宋晚山見眾人看他的目光開始有了異樣,不由大急,叫道:“我沒有做過!不錯,我宋晚山是想做幫主,但是根本不屑於用那種手段,更何況我和沈老大這麽多年過命的交情,不可能做出這樣的事!”

“是或不是,隻有自己清楚。”林征沉聲道,“我來,隻是要說一句話,無論是誰想傷害沈少爺,我一定會送他去親自向秋哥賠禮道歉!”

一時全場噤聲。

開門聲響起,一個絡腮大漢走了起來,喝道:“好膽色!區區一個殺手,也敢在這裏耀武揚威,是嫌自己命太長了嗎?”

“承嶽!你……”宋晚山一驚失聲。

“爸!你甭說了,我剛才在外麵全聽得清清楚楚,照我看,流影又咋了?別以為這些年被人吹來吹去,還真有多了不起似的。”那年輕壯漢瞪著林征,“在我宋承嶽眼裏,你他媽屁都不是!”

謝寒幹咳了一聲,道:“承嶽,不可無禮……”

“謝叔,你的話就都省了吧,反正說了我也不會聽。”宋承嶽看都不看謝寒一眼,“流影是吧?老子今天就要看看,你到底有多拽!”話音未落,人已大步踏前,右手反手從腰後抽出一把匕首,直奔林征而去。

在場者均沒想到他居然說動手就動手,一時不及反應,隻見宋承嶽已逼至林征身前,手中匕首倏然橫劃,直直地割向林征麵門。

林征同樣沒想到這家夥竟要動手,不過和別人不同的是,他有足夠的反應能力,側身避讓同時,左手一把抓住了對方的右腕,低喝一聲,五脂發力。

宋承嶽隻覺腕骨突然疼痛欲裂,雖驚不亂,立刻往回抽手,同時左拳已砸向林征麵門,試圖迫他鬆手。

林征右手倏然一抬,抓住了宋承嶽的左拳,隨即雙手異向使力,連拉帶推,隻聽宋承嶽一聲悶哼,手裏的匕首當啷一聲落地,人則連退了三四步,才拿樁站穩。

林征腳一挑,把匕首挑飛到半空,右手疾探抓住,隨即一個旋身飛擲,飛刀離手,“叮”地一聲響,從宋承嶽耳邊掠過。

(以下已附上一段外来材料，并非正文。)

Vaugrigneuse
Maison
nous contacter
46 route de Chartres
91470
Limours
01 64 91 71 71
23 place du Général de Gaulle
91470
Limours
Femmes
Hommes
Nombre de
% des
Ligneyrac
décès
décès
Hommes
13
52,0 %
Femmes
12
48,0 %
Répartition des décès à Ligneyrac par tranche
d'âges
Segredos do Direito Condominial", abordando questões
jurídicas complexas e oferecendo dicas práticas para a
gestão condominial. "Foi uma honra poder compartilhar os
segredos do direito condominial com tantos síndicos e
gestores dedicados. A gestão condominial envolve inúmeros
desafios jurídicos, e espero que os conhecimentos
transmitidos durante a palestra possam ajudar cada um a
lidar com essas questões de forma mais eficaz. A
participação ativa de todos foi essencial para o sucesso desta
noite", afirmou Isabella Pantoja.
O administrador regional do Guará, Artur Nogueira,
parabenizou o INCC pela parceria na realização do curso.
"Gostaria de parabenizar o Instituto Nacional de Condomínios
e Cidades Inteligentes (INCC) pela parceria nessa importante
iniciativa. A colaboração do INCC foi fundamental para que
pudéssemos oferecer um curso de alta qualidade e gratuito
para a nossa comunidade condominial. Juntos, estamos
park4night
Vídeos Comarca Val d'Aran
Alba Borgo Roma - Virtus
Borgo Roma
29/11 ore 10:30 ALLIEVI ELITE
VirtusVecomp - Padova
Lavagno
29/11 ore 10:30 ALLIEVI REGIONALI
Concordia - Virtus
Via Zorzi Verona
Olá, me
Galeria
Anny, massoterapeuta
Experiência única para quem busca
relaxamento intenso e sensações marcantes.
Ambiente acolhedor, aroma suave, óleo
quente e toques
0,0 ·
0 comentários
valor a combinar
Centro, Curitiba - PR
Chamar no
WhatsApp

“啊!”宋承嶽痛哼再起,一把捂住了左耳,鮮血止不住地從他指縫間滲出。

“承嶽!你怎麽了?”宋晚山驚駭欲絕,幾步趕過去。

其它人看清釘入牆體的匕首,無不倒吸一口冷氣。匕首尖端赫然插著半邊耳朵!

林征慢慢從擲刀的動作中恢複站姿,聲若冰霜:“這一刀,是看在宋晚山的麵子上!如果再逼我動下一刀,絕不容情!”

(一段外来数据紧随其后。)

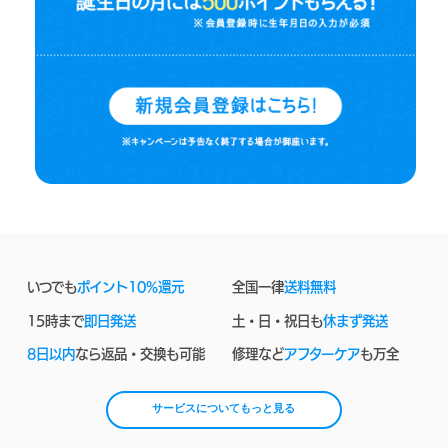
いつでも
ポイント10%還元
全国一律
送料無料
15時まで
即日発送
土・日・祝日も
休まず発送
8日以内
なら返品・交換も可能
修理など
アフターケア
も万全
サービスについてもっと見る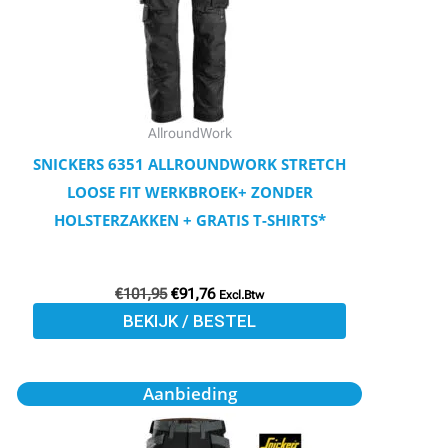
Deze
optie
kan
gekozen
worden
AllroundWork
op
SNICKERS 6351 ALLROUNDWORK STRETCH
de
LOOSE FIT WERKBROEK+ ZONDER
productpagina
HOLSTERZAKKEN + GRATIS T-SHIRTS*
€
101,95
€
91,76
Excl.Btw
BEKIJK / BESTEL
Oorspronkelijke
Huidige
Dit
Aanbieding
prijs
prijs
product
was:
is:
€109,95.
€98,90.
heeft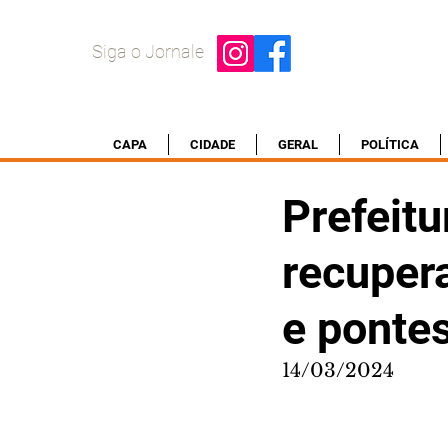
Siga o Jornale
CAPA
CIDADE
GERAL
POLÍTICA
Prefeitu
recuper
e ponte
14/03/2024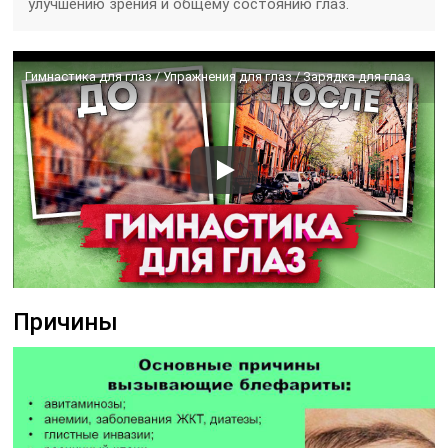
улучшению зрения и общему состоянию глаз.
Гимнастика для глаз / Упражнения для глаз / Зарядка для глаз
Причины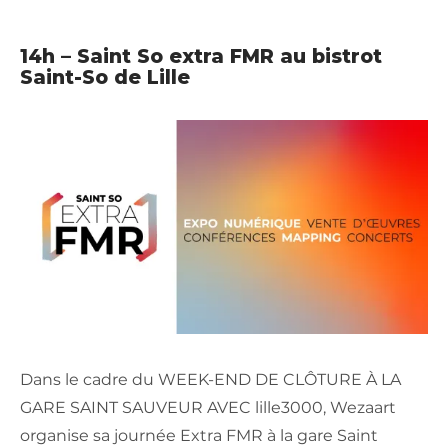
14h – Saint So extra FMR au bistrot
Saint-So de Lille
Dans le cadre du WEEK-END DE CLÔTURE À LA
GARE SAINT SAUVEUR AVEC lille3000, Wezaart
organise sa journée Extra FMR à la gare Saint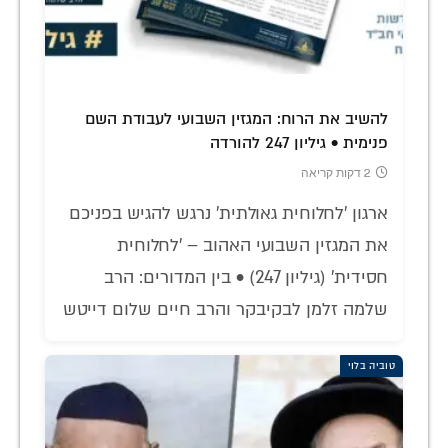
להשיב את הרוח: המגזין השבועי לעבודת השם
פנימית • גיליון 247 להורדה
2 דקות קריאה
ארגון 'לחלוחית גאולתית' נרגש להגיש בפניכם
את המגזין השבועי האהוב – 'לחלוחית
חסידית' (גיליון 247) • בין המדורים: הרב
שלמה זלמן לבקיבקר והרב חיים שלום דייטש
טוביה בלוי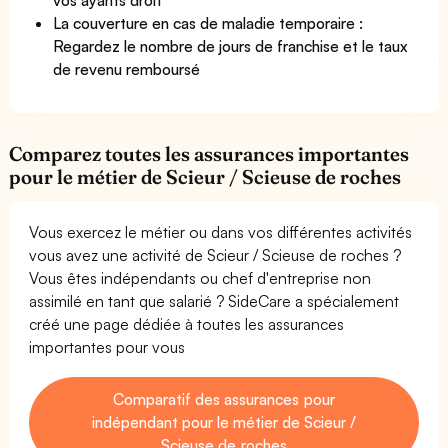
La couverture en cas de maladie temporaire :
Regardez le nombre de jours de franchise et le taux
de revenu remboursé
Comparez toutes les assurances importantes
pour le métier de Scieur / Scieuse de roches
Vous exercez le métier ou dans vos différentes activités
vous avez une activité de Scieur / Scieuse de roches ?
Vous êtes indépendants ou chef d'entreprise non
assimilé en tant que salarié ? SideCare a spécialement
créé une page dédiée à toutes les assurances
importantes pour vous
Comparatif des assurances pour
indépendant pour le métier de Scieur /
Scieuse de roches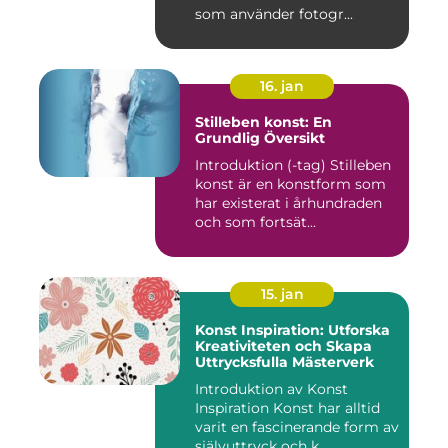
som använder fotogr...
16. jan
Stilleben konst: En
Grundlig Översikt
Introduktion (-tag) Stilleben
konst är en konstform som
har existerat i århundraden
och som fortsät...
15. jan
Konst Inspiration: Utforska
Kreativiteten och Skapa
Uttrycksfulla Mästerverk
Introduktion av Konst
Inspiration Konst har alltid
varit en fascinerande form av
självuttryck och k...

“我操你媽的!”宋承嶽熱血衝頭,一時失了理智,推開宋晚秋就向林征撲了過去。從出道以來,他大小傷受過無數,哪會被這點傷就嚇得畏首畏尾?

林征隻抬腳一踹,就踹實了他xiong口。“撲”地一聲響,宋承嶽原路跌退回去,幸好被他爸抱住,才避免了摔倒的窘境。

林征不再看他,目光落向宋晚山,漸漸寒冷。

宋晚山被看得心底一寒,死命拉住兒子的同時,朝著自己派係的幾個年輕幹事叫道:“還不攔著他!”

幾個年輕人一起向林征逼過去。

“笨蛋!我是說承嶽!”宋晚山是沒法鬆手,要是能鬆開,現在他就得過去搧那幾個幹事。眼下情況已經非常明顯了,這個流影一個照麵就傷了宋承嶽,那幾個人還不如宋承嶽彪悍,過去和林征硬拚不是自找死路嗎?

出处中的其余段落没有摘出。